I've often felt superfluous in South Dakota, that odd woman who walks her dog at various times during the day. Why isn't she working? Who is she? She's not from around here. Well, that's a bit of a comeuppance for a small-town woman from Maine, who used to ask the same questions of new people, and who used to think the same things of them. But I've asked myself the same questions of the residents, here. Who are these people? What makes them tick? Which zipperheaded ancestor dragged their family onto the plains (fueled by eastern propaganda that promised some kind of paradise) and settled in a flat-lined sea of grass, building a life with tools mainly kept in working order by a stubborn, relentless drive to succeed and settle and to make a home here?

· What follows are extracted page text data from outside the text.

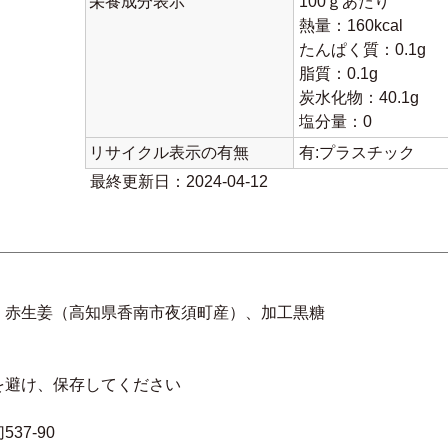
栄養成分表示
100ｇあたり
熱量：160kcal
たんぱく質：0.1g
脂質：0.1g
炭水化物：40.1g
塩分量：0
リサイクル表示の有無
有:プラスチック
最終更新日：2024-04-12
、赤生姜（高知県香南市夜須町産）、加工黒糖
を避け、保存してください
7-90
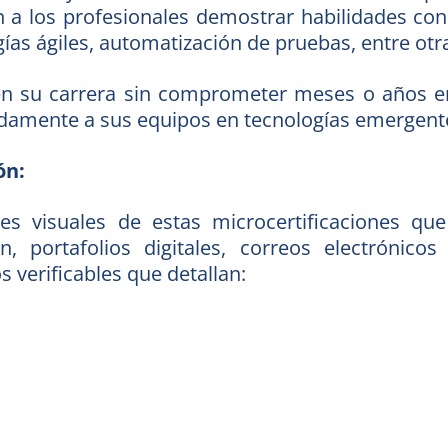
ten a los profesionales demostrar habilidades c
ías ágiles, automatización de pruebas, entre otr
en su carrera sin comprometer meses o años e
idamente a sus equipos en tecnologías emergent
ón:
ones visuales de estas microcertificaciones q
 portafolios digitales, correos electrónico
s verificables que detallan:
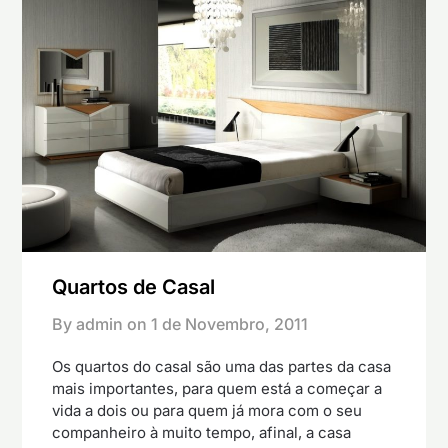
Quartos de Casal
By admin on
1 de Novembro, 2011
Os quartos do casal são uma das partes da casa
mais importantes, para quem está a começar a
vida a dois ou para quem já mora com o seu
companheiro à muito tempo, afinal, a casa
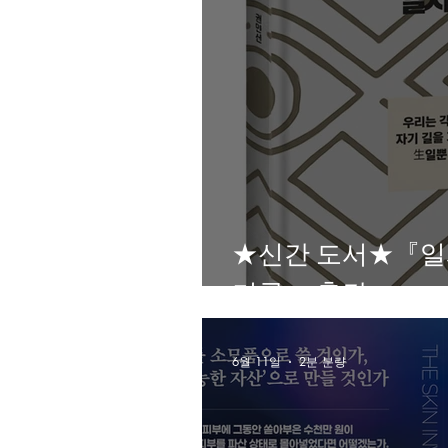
★신간 도서★『일
기록』 출간
6월 11일
2분 분량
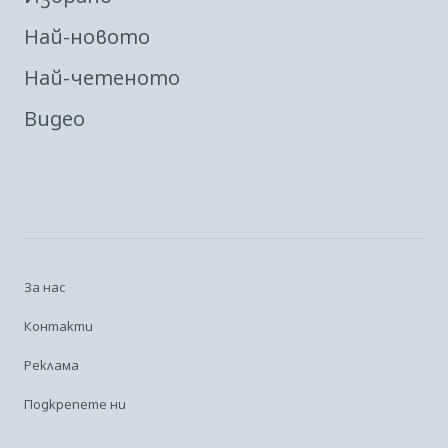
Най-новото
Най-четеното
Видео
За нас
Контакти
Реклама
Подкрепете ни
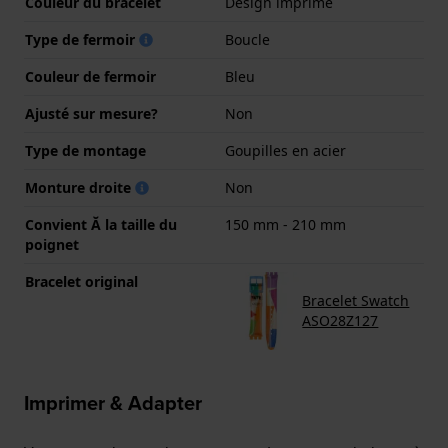
Couleur du bracelet
Design imprimé
Type de fermoir
Boucle
Couleur de fermoir
Bleu
Ajusté sur mesure?
Non
Type de montage
Goupilles en acier
Monture droite
Non
Convient Ă la taille du
150 mm - 210 mm
poignet
Bracelet original
Bracelet Swatch
ASO28Z127
Imprimer & Adapter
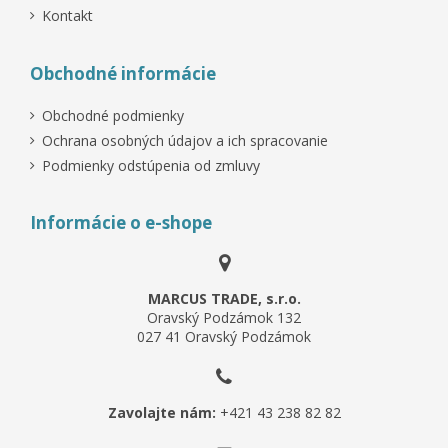
Kontakt
Obchodné informácie
Obchodné podmienky
Ochrana osobných údajov a ich spracovanie
Podmienky odstúpenia od zmluvy
Informácie o e-shope
MARCUS TRADE, s.r.o.
Oravský Podzámok 132
027 41 Oravský Podzámok
Zavolajte nám:
+421 43 238 82 82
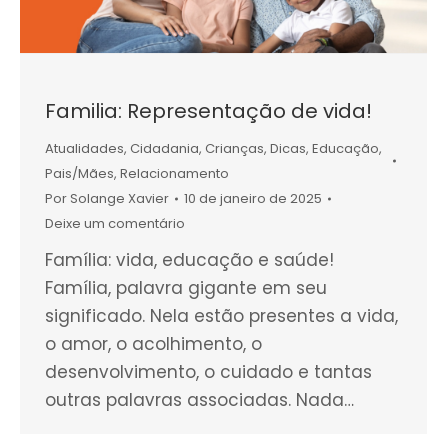
Familia: Representação de vida!
Atualidades
,
Cidadania
,
Crianças
,
Dicas
,
Educação
,
Pais/Mães
,
Relacionamento
Por
Solange Xavier
10 de janeiro de 2025
Deixe um comentário
Família: vida, educação e saúde!
Família, palavra gigante em seu
significado. Nela estão presentes a vida,
o amor, o acolhimento, o
desenvolvimento, o cuidado e tantas
outras palavras associadas. Nada…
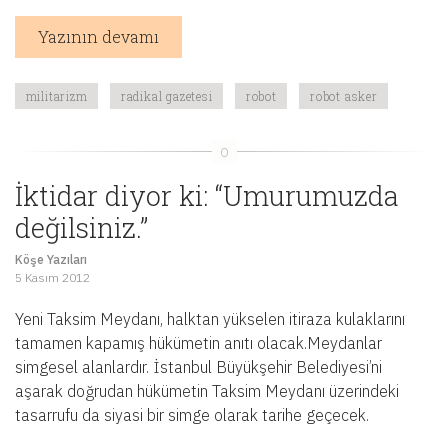
Yazının devamı
militarizm
radikal gazetesi
robot
robot asker
İktidar diyor ki: “Umurumuzda
değilsiniz.”
Köşe Yazıları
5 Kasım 2012
Yeni Taksim Meydanı, halktan yükselen itiraza kulaklarını
tamamen kapamış hükümetin anıtı olacak.Meydanlar
simgesel alanlardır. İstanbul Büyükşehir Belediyesi’ni
aşarak doğrudan hükümetin Taksim Meydanı üzerindeki
tasarrufu da siyasi bir simge olarak tarihe geçecek.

Many of the answers to these questions and more have been found in the above-photographed pile of books. It started almost as soon as I moved here. My book club back in Portland, Maine read Angle of Repose by Wallace Stegner, and I empathised with the plight of an eastern drawing-room woman who fell in love with a western engineer and lived in mining camps, much to her dismay. I vowed not to regret my life, nor my decision. Meg suggested I re-read the Little House on the Prairie series, and I have, and found them more profound in a very simple way. I read Buffalo for the Broken Heart by Dan O'Brien, and Great Plains and On the Rez by Ian Frazier, another outsider fascinated by this place. I read The Children's Blizzard by David Laskin and felt sorrow and horror for the loss of lives due to the bibilically-proportioned weather. 

But I really began to 'get' South Dakotans and the people of these plains when I read Windbreak: A Woman Rancher on the Northern Plains by Hermosa rancher Linda Hasslestrom. It's one of the most fascinating reads ever. She keeps a 365-day diary of her life on the ranch, and every entry is filled with details of her work, her thoughts on being a rancher, and weather, lots of weather. Pat Frolander (currently the Poet Laureate of Wyoming), penned a book of poems called Married Into It. She, like me, is an outlander who has adapted to her world here. Gaydell Collier's recently released Just Beyond Harmony is another good read by a woman born in the east, but who thought west. I also loved Horizontal Lines: Growing Up Wild in the Middle of Nowhere by Debra Marquart - a North Dakota native, blues singer, wild child turned professor, and Dakota: A Spiritual Geography by Kathleen Norris. 

These books, and the people I've met, and the land, this hard-assed, clear-eyed, no apologies land, have sustained me for the time I've been here. I look forward to my return, after the hard winds have died down, and the spring begins to crack open the hardpan and the plants begin their journeys. Not everything blooms here, but that which does, is hardy.